How Does the Capstan Equation Derive Rope Tension?

[Charles Link]

But why are $T_B$ and $T_A$ the bounds of integration that correspond to the lower and upper limit of $\theta$?

It is only between these points that your differential equation applies. From the sail to the point of contact of the rope the tension is constant at $T=T_A$ and from the point where the rope leaves the cylinder to go to the sailor's hand it is constant at $T_B$. Between these two points, the tension decreases steadily as it wraps around the pole because of the frictional force. You have your equation $\Delta T=-\mu T \Delta \theta$. Perhaps if you would go over its derivation in more detail, you would see how the tension $T$ is changing from the frictional force. Meanwhile $\theta$ has limits which we call $\theta=0$ and $\theta$. The upper limit we could have called $\theta_B$, but in the final formula, $\theta$ is sufficient. As previously mentioned, this problem can be computed using length $ds$ instead of angle, but I think you can recognize that $ds=r d \theta$. e.g. you could find how the tension in the rope changes with distance around the pole.

 

[Mr Davis 97]

So does $\displaystyle \frac{dT}{d \theta} = - \mu T$ represent how to tension changes over the contact area of the rope and capstan?

 

[Charles Link]

So does $\displaystyle \frac{dT}{d \theta} = - \mu T$ represent how to tension changes over the contact area of the rope and capstan?

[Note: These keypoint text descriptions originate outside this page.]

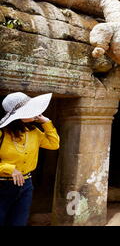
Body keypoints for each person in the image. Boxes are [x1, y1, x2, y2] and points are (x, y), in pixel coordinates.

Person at [0, 92, 60, 226]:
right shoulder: (2, 133)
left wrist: (47, 123)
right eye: (29, 109)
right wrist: (9, 169)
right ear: (18, 115)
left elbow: (53, 144)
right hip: (2, 185)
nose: (35, 112)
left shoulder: (34, 132)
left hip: (26, 185)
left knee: (19, 223)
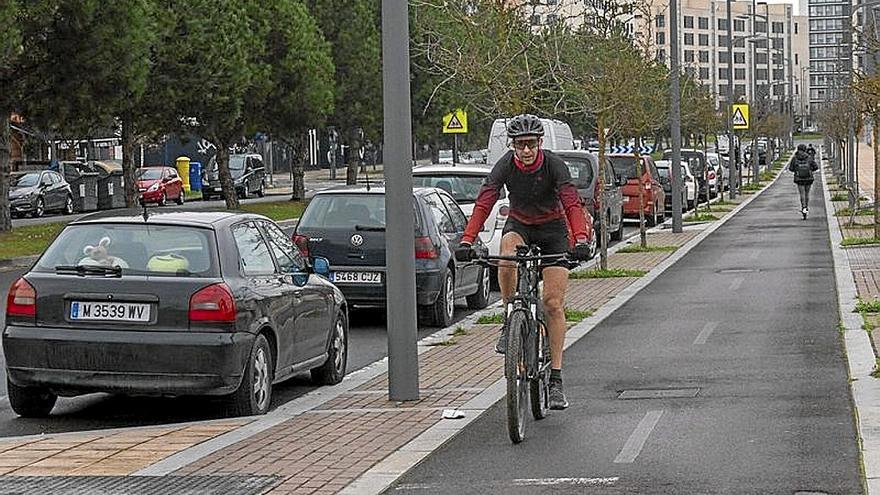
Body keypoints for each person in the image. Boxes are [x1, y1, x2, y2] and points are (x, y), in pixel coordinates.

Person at [459, 114, 592, 410]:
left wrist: (580, 239)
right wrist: (468, 240)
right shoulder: (505, 164)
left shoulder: (554, 165)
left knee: (553, 303)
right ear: (513, 146)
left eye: (531, 144)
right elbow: (485, 201)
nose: (526, 150)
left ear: (540, 143)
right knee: (506, 255)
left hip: (552, 229)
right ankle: (510, 317)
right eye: (520, 145)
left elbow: (571, 202)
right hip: (520, 225)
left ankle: (556, 379)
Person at [789, 144, 819, 219]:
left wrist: (797, 170)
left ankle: (803, 208)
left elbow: (791, 169)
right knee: (807, 194)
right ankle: (806, 208)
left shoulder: (795, 158)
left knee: (802, 194)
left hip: (799, 179)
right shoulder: (809, 157)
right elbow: (815, 167)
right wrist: (810, 170)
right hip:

The capstan is a cylinder. The rope is wrapped around the cylinder as many times as necessary to reduce the force needed to keep the rope (sail end) still. Suggestion: Try it with a friend with a lamppost=have them hold a rope and pull on it and start wrapping it around the pole. You wrap it enough times and you won't really need to pull on it at all...Even one loop and they won't be able to win a tug-o-war... You won't be able to pull them either though=the same equations apply going the other way=i.e. if they stay fixed with a light steady tension and you tug... And yes, the differential equation only computes $T$ for the region of contact with the pole. Outside of this region $T$ is constant. (On one side it is equal to $T_A$, and on the other side $T_B$. If it is 10 ft. from the sail to the pole, $T=T_A$ stays constant for 10 ft.)